Your instructions: Print the lines that run from the line with "- tissue box [949,557,1027,623]" to the line with "- book [916,691,1022,797]", keeping both end lines, exactly as they appear in the entries below, and nothing else.

Extracted records:

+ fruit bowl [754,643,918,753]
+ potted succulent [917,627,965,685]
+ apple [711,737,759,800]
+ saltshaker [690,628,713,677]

==

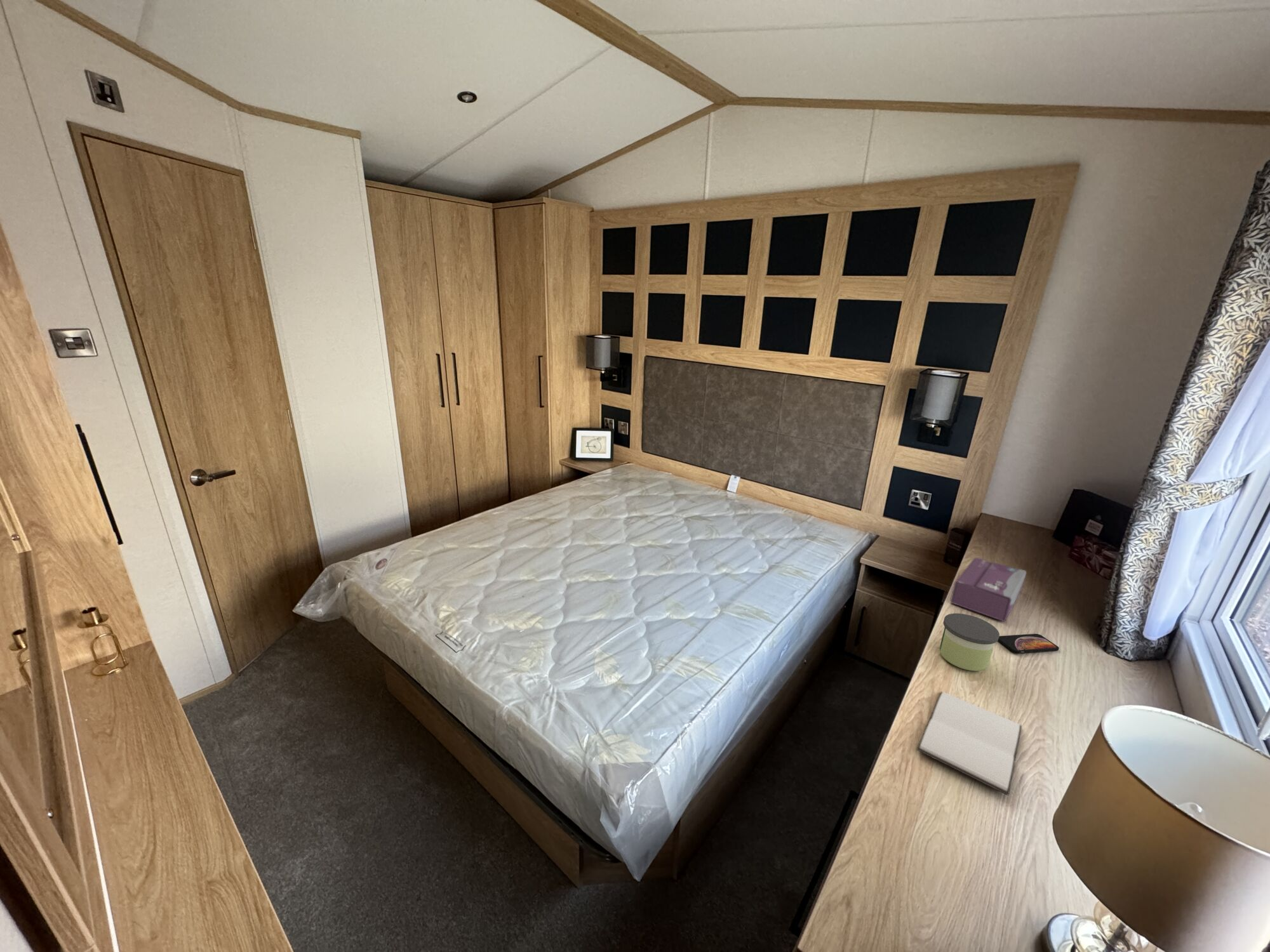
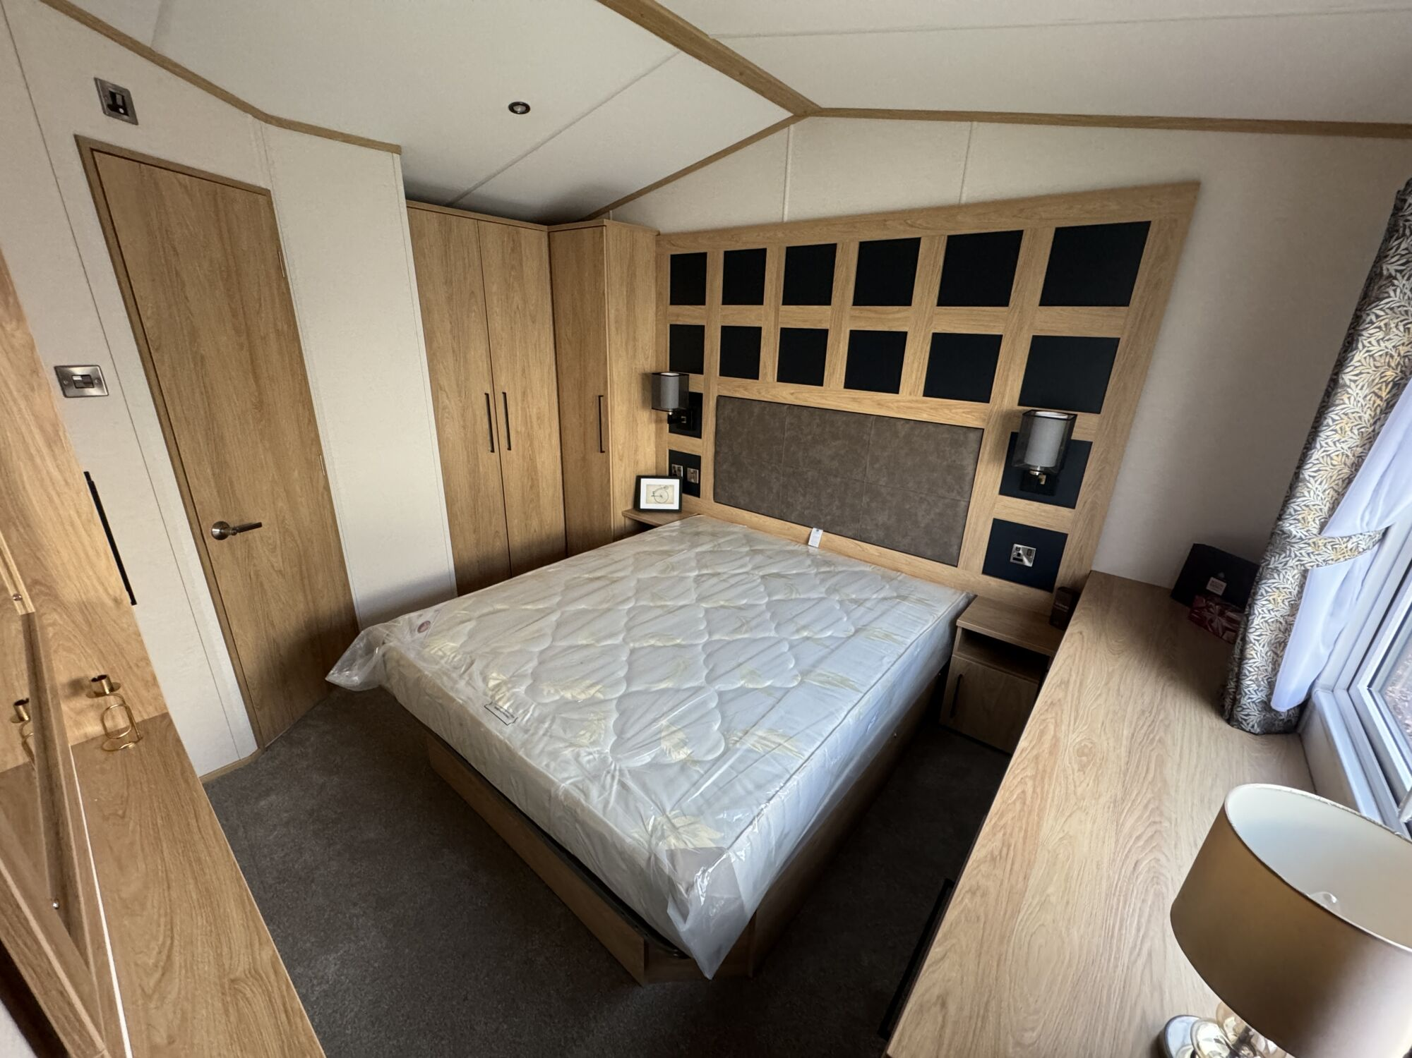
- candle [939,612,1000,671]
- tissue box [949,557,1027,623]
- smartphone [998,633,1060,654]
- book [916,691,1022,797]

---

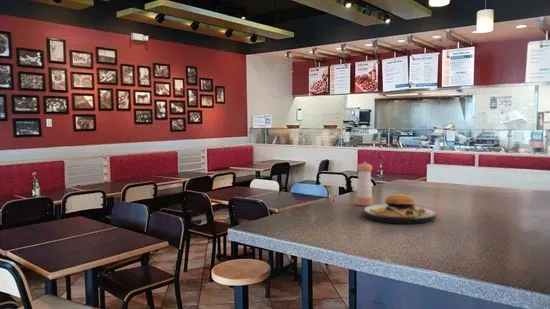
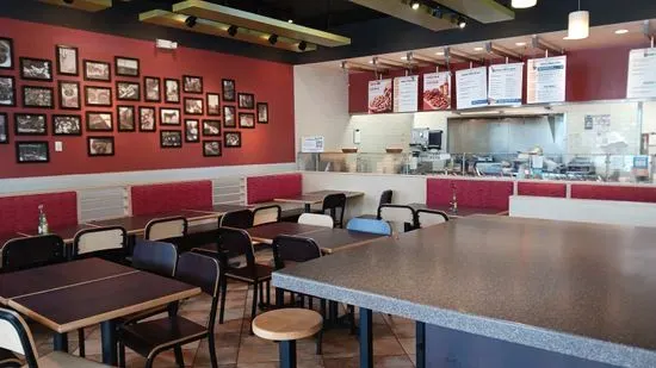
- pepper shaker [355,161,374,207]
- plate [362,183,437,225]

Output of the task:
- tissue box [949,557,1027,623]
- smartphone [998,633,1060,654]
- book [916,691,1022,797]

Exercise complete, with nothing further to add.